**Directive**
In the Site C dam article below, list every matter that Swain says still needs to be answered.

**Article**

* * *

There’s a whole bunch of unanswered questions, some of which would be markedly advanced by waiting three or four years,” Harry Swain told DeSmog Canada. “And you’d still be within the period of time, even by Hydro’s bullish forecasts, when you’re going to need the juice.”


You shouldn’t take decisions before you need to,” Swain said. “That means you’ll have much more information when you finally have to take a decision. Building electricity facilities in advance of need only costs money.”

The panel’s report predicted that in the first four years of production, the Site C dam would lose at least $800 million because BC Hydro would generate more power than the province needs at a cost of $100 per megawatt hour — when the market price for that power is currently $30 per megawatt hour.

Wisdom would have been waiting for two, three, four years to see whether the projections they were making had any basis in fact,” Swain said. “And they would have been able to make a better-informed decision and not necessarily a more expensive one.”

In its report, the panel wrote that it couldn’t conclude that the power from Site C was needed on the schedule presented, adding: “Justification must rest on an unambiguous need for the power and analyses showing its financial costs being sufficiently attractive as to make tolerable the bearing of substantial environmental, social and other costs.”

Some of the questions that still need to be answered, according to Swain, include the real cost and availability of alternatives, how B.C. should use its Columbia River rights, how British Columbians will react to increased electricity prices (which could decrease demand) and how the province’s liquefied natural gas industry will develop.”

That interview is a must read and you can read part 1 here: http://www.desmog.ca/2015/03/10/exclusive-b-c-government-should-have-deferred-site-c-dam-decision-chair-joint-review-panel

And part 2 here: http://www.desmog.ca/2015/03/11/dereliction-duty-chair-site-c-panel-b-c-s-failure-investigate-alternatives-mega-dam

This matters.

Homes are going to be flooded,some that have been farmed and owned by three generations of the same family.They are harvesting  musk melons right now – this is fertile land, ready for crops and in this day and age the government should be promoting it, not trying to flood it.

* * *

**Stored records**
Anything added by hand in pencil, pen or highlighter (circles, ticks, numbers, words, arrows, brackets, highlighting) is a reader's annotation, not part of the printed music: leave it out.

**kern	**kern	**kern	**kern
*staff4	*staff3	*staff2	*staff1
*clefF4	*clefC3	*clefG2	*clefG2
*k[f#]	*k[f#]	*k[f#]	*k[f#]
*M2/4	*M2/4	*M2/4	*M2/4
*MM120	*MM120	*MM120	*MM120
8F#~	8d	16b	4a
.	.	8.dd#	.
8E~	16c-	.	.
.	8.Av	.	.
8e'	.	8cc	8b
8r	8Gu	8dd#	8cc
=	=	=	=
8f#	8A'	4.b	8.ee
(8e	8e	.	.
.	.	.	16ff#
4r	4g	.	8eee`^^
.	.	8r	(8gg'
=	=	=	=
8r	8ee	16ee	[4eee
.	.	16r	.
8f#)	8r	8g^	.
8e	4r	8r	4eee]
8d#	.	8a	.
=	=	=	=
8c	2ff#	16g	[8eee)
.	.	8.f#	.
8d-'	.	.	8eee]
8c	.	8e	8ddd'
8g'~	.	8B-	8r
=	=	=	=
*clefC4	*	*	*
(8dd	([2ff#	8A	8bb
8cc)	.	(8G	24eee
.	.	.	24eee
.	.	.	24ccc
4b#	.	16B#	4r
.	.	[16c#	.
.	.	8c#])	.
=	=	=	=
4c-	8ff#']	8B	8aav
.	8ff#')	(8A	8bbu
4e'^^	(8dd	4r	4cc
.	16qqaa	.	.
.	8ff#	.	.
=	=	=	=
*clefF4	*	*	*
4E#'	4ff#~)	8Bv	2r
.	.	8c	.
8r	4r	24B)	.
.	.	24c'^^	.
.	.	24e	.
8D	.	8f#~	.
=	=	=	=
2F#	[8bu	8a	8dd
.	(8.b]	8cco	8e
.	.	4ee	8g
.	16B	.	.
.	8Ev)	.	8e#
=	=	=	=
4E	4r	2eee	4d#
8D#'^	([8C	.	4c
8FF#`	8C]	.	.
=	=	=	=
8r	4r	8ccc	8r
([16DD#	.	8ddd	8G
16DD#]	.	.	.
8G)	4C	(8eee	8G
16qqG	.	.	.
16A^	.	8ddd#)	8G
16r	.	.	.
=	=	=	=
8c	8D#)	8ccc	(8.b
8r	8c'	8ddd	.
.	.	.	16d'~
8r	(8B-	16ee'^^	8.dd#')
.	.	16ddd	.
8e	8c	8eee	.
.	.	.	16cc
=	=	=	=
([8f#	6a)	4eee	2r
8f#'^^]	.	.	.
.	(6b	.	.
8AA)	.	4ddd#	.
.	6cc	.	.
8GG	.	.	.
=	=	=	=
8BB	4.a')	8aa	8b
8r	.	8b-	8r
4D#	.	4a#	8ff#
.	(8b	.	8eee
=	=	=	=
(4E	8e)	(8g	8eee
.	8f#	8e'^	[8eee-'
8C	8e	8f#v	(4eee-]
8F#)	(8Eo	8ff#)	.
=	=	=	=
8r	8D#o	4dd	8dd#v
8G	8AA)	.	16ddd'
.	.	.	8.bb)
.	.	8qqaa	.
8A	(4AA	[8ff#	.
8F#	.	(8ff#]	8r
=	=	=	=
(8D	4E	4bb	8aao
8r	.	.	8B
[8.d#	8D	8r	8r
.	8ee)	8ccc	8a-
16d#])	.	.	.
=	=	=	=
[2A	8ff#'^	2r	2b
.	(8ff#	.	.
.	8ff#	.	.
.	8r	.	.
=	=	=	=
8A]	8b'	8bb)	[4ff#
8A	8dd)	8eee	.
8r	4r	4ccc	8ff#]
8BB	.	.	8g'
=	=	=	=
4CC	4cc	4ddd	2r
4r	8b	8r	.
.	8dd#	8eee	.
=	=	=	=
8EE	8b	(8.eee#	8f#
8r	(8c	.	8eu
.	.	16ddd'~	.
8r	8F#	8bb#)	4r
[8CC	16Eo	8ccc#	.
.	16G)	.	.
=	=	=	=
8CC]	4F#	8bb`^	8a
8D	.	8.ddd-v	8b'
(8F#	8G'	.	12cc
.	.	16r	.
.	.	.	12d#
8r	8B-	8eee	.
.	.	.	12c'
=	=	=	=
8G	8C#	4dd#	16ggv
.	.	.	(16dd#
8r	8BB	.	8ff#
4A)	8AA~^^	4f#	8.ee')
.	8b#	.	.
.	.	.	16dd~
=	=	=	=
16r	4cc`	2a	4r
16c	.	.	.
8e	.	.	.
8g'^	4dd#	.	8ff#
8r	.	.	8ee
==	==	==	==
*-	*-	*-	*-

* * *

**Answer to this exercise**
- The real cost and availability of alternatives
- How B.C. should use its Columbia River rights
- How British Columbians will react to increased electricity prices (which could decrease demand)
- How the province's liquefied natural gas industry will develop